Now before everyone freaks out about me eating a burger (Gasp! But there’s gluten!) and fries (Gasp! They’re not even made from sweet potatoes!), let me explain, and keep in mind that when all is said and done, I did come home to some vegan chocolate mousse. Was a regular burger really the best thing I had ever eaten? Certainly not. Are burgers even my favorite food? Far from it. But in that moment it was, because post-half marathon, much like post any kind of physical activity, food, even water, tastes better.
In these situations, we appreciate what we’re eating because our body needs it. Not because something caught our eye on the menu, but because we are giving our body sustenance. How often do we feel this way on a regular day basis?
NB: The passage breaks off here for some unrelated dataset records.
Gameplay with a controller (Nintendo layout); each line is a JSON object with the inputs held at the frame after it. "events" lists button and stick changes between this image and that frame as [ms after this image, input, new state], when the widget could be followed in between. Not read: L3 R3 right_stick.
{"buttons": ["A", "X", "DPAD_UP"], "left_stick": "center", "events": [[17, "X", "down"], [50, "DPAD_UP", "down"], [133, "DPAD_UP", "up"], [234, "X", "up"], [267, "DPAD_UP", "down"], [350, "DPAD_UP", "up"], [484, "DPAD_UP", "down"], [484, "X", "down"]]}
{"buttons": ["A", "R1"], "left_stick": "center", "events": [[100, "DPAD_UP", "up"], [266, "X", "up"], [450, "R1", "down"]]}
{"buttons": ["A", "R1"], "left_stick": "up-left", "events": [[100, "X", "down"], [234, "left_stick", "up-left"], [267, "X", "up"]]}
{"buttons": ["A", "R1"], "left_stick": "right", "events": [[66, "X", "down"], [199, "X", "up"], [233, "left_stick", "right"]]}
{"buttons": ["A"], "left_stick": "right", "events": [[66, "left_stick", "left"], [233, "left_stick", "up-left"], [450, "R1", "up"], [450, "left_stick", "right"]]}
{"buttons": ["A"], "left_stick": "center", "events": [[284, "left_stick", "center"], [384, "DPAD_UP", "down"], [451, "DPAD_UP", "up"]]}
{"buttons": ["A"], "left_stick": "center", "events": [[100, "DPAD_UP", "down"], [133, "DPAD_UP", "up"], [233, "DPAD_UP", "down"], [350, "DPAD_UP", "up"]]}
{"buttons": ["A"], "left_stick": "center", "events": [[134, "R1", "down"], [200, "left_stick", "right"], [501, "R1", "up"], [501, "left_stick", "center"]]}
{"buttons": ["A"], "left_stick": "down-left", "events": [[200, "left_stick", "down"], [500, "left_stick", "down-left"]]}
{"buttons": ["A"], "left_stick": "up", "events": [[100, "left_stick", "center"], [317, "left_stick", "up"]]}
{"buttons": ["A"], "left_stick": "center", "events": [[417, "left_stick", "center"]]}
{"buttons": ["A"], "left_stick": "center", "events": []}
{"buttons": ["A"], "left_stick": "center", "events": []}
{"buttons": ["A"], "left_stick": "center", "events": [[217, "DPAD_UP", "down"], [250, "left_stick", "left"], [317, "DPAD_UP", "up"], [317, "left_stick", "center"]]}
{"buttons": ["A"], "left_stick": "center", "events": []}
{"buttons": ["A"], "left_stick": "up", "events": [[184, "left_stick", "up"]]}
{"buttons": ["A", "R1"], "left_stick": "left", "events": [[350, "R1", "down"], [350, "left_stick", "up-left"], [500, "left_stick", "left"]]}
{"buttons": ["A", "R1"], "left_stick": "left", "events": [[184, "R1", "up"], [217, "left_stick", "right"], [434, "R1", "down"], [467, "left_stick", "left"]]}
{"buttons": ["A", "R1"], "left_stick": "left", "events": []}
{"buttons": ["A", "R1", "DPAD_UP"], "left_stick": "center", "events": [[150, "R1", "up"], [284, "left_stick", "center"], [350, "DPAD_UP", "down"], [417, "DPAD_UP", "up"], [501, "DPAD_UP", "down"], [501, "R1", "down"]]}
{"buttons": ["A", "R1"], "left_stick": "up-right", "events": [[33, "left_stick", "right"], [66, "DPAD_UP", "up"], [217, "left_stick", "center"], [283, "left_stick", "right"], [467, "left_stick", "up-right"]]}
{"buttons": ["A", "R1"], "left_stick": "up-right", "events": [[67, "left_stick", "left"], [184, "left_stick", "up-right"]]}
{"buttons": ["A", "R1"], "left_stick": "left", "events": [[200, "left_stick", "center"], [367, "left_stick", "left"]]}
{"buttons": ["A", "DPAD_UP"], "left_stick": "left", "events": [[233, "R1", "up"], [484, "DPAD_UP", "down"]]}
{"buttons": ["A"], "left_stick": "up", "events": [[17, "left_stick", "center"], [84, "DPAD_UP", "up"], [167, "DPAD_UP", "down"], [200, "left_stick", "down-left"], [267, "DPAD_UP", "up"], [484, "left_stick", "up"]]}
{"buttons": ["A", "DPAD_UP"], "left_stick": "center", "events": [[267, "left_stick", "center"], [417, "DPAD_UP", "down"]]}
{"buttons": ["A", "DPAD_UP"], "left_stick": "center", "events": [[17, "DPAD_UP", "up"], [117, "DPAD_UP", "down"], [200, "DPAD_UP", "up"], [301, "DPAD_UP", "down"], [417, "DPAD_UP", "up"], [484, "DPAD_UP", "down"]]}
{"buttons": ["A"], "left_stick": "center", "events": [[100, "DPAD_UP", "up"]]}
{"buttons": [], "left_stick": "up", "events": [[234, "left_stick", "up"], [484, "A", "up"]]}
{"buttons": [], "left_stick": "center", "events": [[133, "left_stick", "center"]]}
Rarely, and it’s not because we’re not having daily hardcore workouts, it’s simply because we are not eating in balance with what our body needs, and in turn, we lose an appreciation for what’s on the plate in front of us.
We live in a world of convenience, and our eating habits have followed suite. We’re hungry, or we know that we should eat, so we grab the nearest thing we can find, or we stop in at a restaurant and order what sounds good. In half an hour or less we’ve eaten and continue on with our day. Thirty minutes after that and we can’t even remember what we just ate. Not because the meal itself wasn’t memorable, but because we were too busy to pay attention. Not really needing everything we were consuming, we didn’t take the time to appreciate it. Soon we’re complicating dishes, because we’re bored with the original version, unsatisfied with its simplicity.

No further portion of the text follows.